Do I understand this right? If my dog is TgAA negative
then I'm in the clear?
Unfortunately it is not so simple. If a dog's TgAA is tested
for the first time at the age of five and the TgAA is negative it can not be
said, with 100% certainty, that the dog did not, in the proceeding five years,
have positive TgAA, and thus hereditary autoimmune lymphocytic thyroiditis.
The recommendations for properly screening breeding stock of hereditary
autoimmune lymphocytic thyroiditis is to start testing at the age of one. Test
annually until the age of five, then every other year until old age. Studies
have suggested that a dog tested annually from the age of one who does not
acquire the disease by the age of five, has a greater potential of remaining
disease free throughout its lifetime. That said, there are cases, albeit rare,
where TgAA initially becomes positive beyond the age of five due perhaps to a
disruption of the gland structure or thyroid tumor rather than inflammation
normally associated with autoimmune lymphocytic thyroiditis.
Isn't active hypothyroidism the same as autoimmune
lymphocytic thyroiditis (positive TgAA)?
No. Autoimmune lymphocytic thyroiditis, or positive TgAA, is
merely a classification of thyroid damage; it alone doesn’t tell us whether
thyroid function has (yet) been affected. While autoimmune lymphocytic
thyroiditis is the major cause (~75%) of active hypothyroidism, many dogs can
harbor thyroiditis for years before showing clinical (observable) signs of the
disease, if at all. It is believed that 60% or more of viable thyroid tissue
needs to be destroyed before lab work begins to reflect thyroid dysfunction.
Studies have shown that there is no set rule to the development, or lack of
development, of autoimmune lymphocytic thyroiditis as some dogs remain TgAA
positive for life and never progress to active hypothyroidism, while others
become actively hypothyroid and need hormone supplementation. Some dogs go from
positive to negative TgAA and still have enough viable thyroid tissue needed to
produce adequate amounts of T4, while other dogs will go from positive to
negative TgAA and have no functional tissue left and become actively hypothyroid
and in need of supplementation. Regardless of whether the dog does or does not
progress to active hypothyroidism the fact remains that if the TgAA is positive
the dog has hereditary autoimmune lymphocytic thyroiditis and should not be
bred.
What's the big deal? It's not like hypothyroidism can
kill my dog.
Hypothyroidism that has not been properly diagnosed does have
the potential to directly and/or indirectly kill your dog or a dog you have
bred. The ultimate consequence of hypothyroidism can result in coma (myxedmatous
coma). The immune system does not function correctly as a result, leaving the
dog susceptible to infections and blood poisoning. Fatal anaphylactic reactions
to spider bites, ingested plant material and/or of unknown origins are common
problems in the canine species. Thyroid dysfunction comprises the immune system
leaving a dog susceptible to these kinds of deadly allergic reactions.

EXERCISE INSTRUCTIONS =>
**a.** In the thyroiditis FAQ, substitute "body's defenses" for "immune system" in the passage between "Hypothyroidism that has" and "deadly allergic reactions.", inclusive, and write out the result.
**b.** Summarize the thyroiditis FAQ in two sentences.

RECORDS PROVIDED =>

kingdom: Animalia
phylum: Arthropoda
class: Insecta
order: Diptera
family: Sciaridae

...

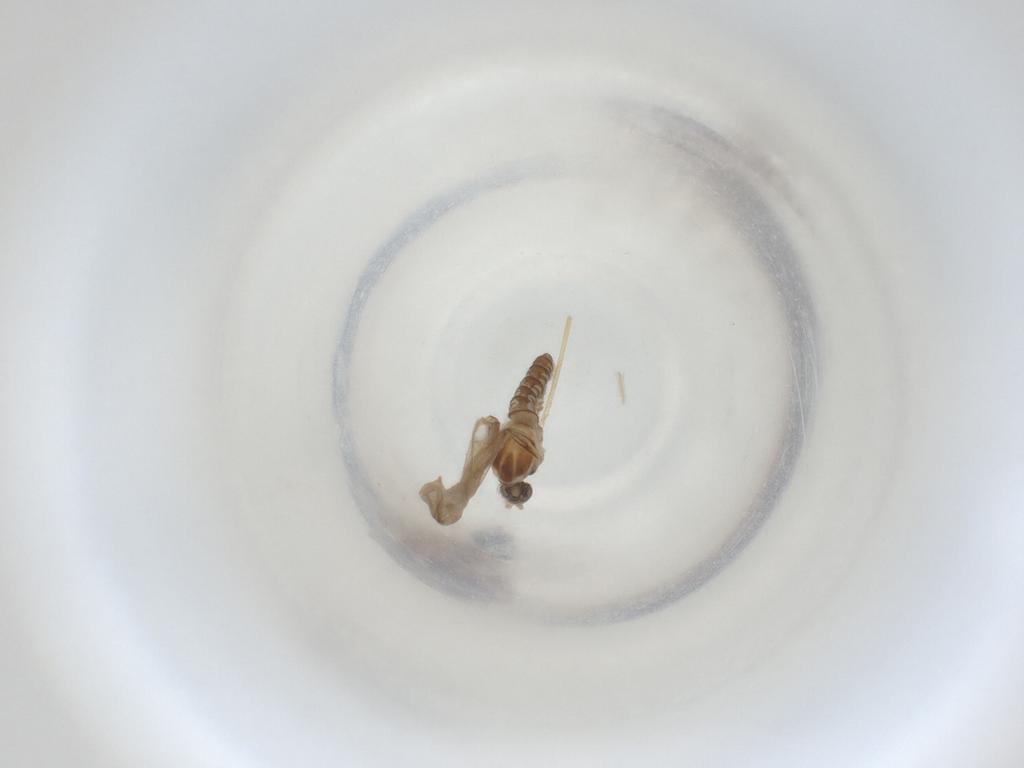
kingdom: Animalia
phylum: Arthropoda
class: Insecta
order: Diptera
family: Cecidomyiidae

EXERCISE SOLUTIONS =>
**a.**
Hypothyroidism that has not been properly diagnosed does have
the potential to directly and/or indirectly kill your dog or a dog you have
bred. The ultimate consequence of hypothyroidism can result in coma (myxedmatous
coma). The body's defenses does not function correctly as a result, leaving the
dog susceptible to infections and blood poisoning. Fatal anaphylactic reactions
to spider bites, ingested plant material and/or of unknown origins are common
problems in the canine species. Thyroid dysfunction comprises the body's defenses
leaving a dog susceptible to these kinds of deadly allergic reactions.

**b.** A negative TgAA result at age five cannot rule out earlier hereditary autoimmune lymphocytic thyroiditis, so breeding stock should be tested every year from age one to five and every other year after that, and a dog with positive TgAA should not be bred. Positive TgAA shows thyroid damage rather than active hypothyroidism, and hypothyroidism that has not been properly diagnosed can kill a dog through coma, infections, blood poisoning, or fatal allergic reactions.